O senador Harrison veio até a porta, com um braço suspenso por uma
tipoia.

— Callie.

Eu recuei um passo.

— Você a conhece? — perguntou Blake.

O senador veio em minha direção. Eu continuei a recuar. Ele tocou
meu ombro.

— Está tudo bem, Callie. Entre.

Ele colocou o braço saudável ao redor do meu ombro e me conduziu
para o enorme saguão. O guarda-costas mantinha a postura firme no canto
da sala. Eu vi a sala de estar através de um passadiço em forma de arco, e
havia lenha queimando na lareira.

O senador se dirigiu a Blake.

— Preciso falar com minha convidada a sós.

Blake assentiu. Antes de nos deixar, ele deu uma última olhada em
mim por cima do ombro. Eu esperava, com todas as minhas forças, que ele
conseguisse mostrar qualquer sombra de uma lembrança. Qualquer coisa.
Mas seu rosto dizia que eu era apenas uma curiosidade.

O senador Harrison tocou meu braço e me levou até seu estúdio. Lá,
indicou uma cadeira forrada de couro e fechou a porta. Eu preferi
continuar em pé, atrás da cadeira. Não tinha certeza de que podia confiar


nele.

— Então, agora você conheceu meu neto — ele disse.

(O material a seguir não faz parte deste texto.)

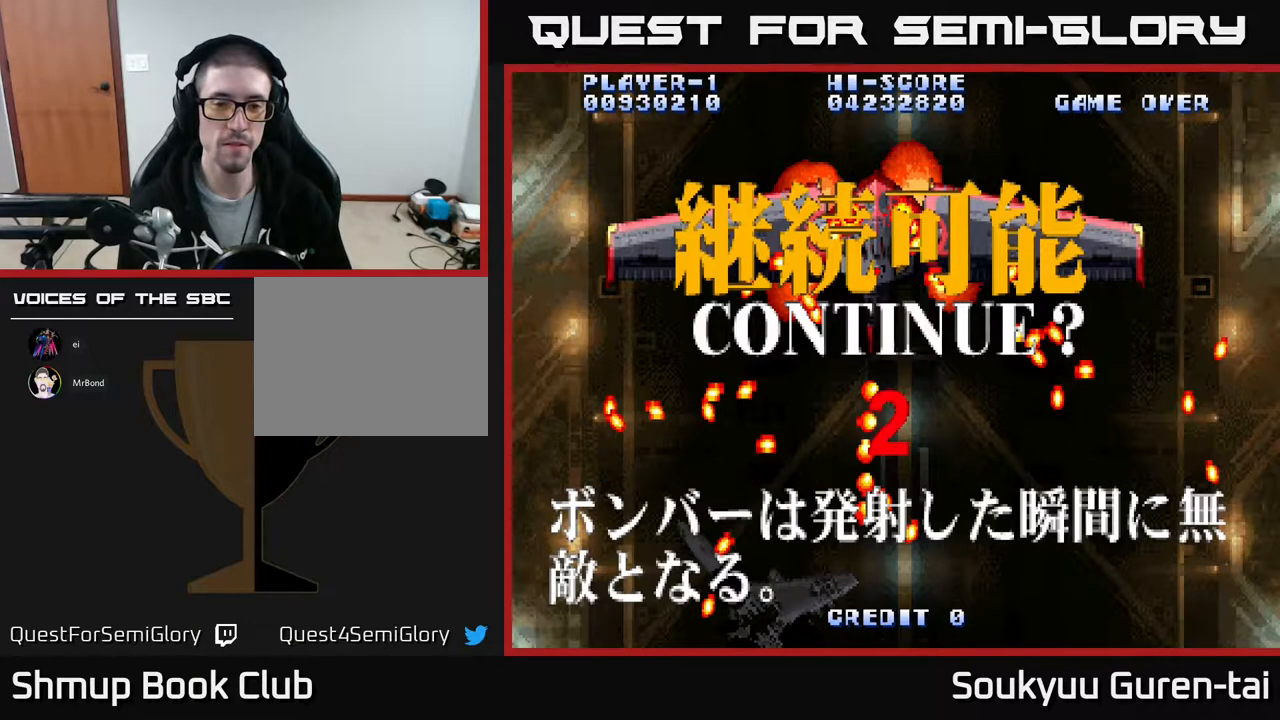
{"buttons": ["A", "X"], "events": [[33, "X", "up"], [117, "X", "down"], [133, "A", "up"], [200, "A", "down"], [233, "X", "up"], [300, "X", "down"], [333, "A", "up"], [450, "A", "down"]]}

— O que aconteceu com ele? — Sentia meu lábio inferior tremendo.

Ele apontou para a porta.

— Aquele é meu verdadeiro neto. O verdadeiro Blake Harrison. —
Ele gemeu enquanto se sentava à sua escrivaninha e ajustava sua tipoia.

Eu ouvi aquelas palavras, mas elas não faziam sentido.

— O verdadeiro Blake?

Em seguida, como se alguém houvesse diminuído o volume, tudo
ficou em silêncio.

Apenas o relógio antigo em um invólucro de vidro que estava sobre a
mesa do senador se atrevia a emitir um som, O tique-taque era incessante,
sincronizado com o movimento das três bolas douradas que havia dentro
do aparelho e giravam para a frente e para trás. Para a frente e para trás. A
velocidade com a qual as peças se moviam era estonteante, vertiginosa.
Como se elas estivessem confusas sobre a direção em que deveriam seguir.

Alguém gemeu. Fui eu.

Os olhos do senador se estreitaram. Ele confirmou com um
movimento de cabeça.

— Eu nunca estive com o verdadeiro Blake antes? — perguntei.

O senador balançou a cabeça negativamente.

— Apenas com seu corpo.

Minha mão subiu até cobrir minha boca.

Ele assentiu outra vez.

Eu me apoiei no encosto da cadeira.

— Então... havia alguém dentro de Blake... usando seu corpo.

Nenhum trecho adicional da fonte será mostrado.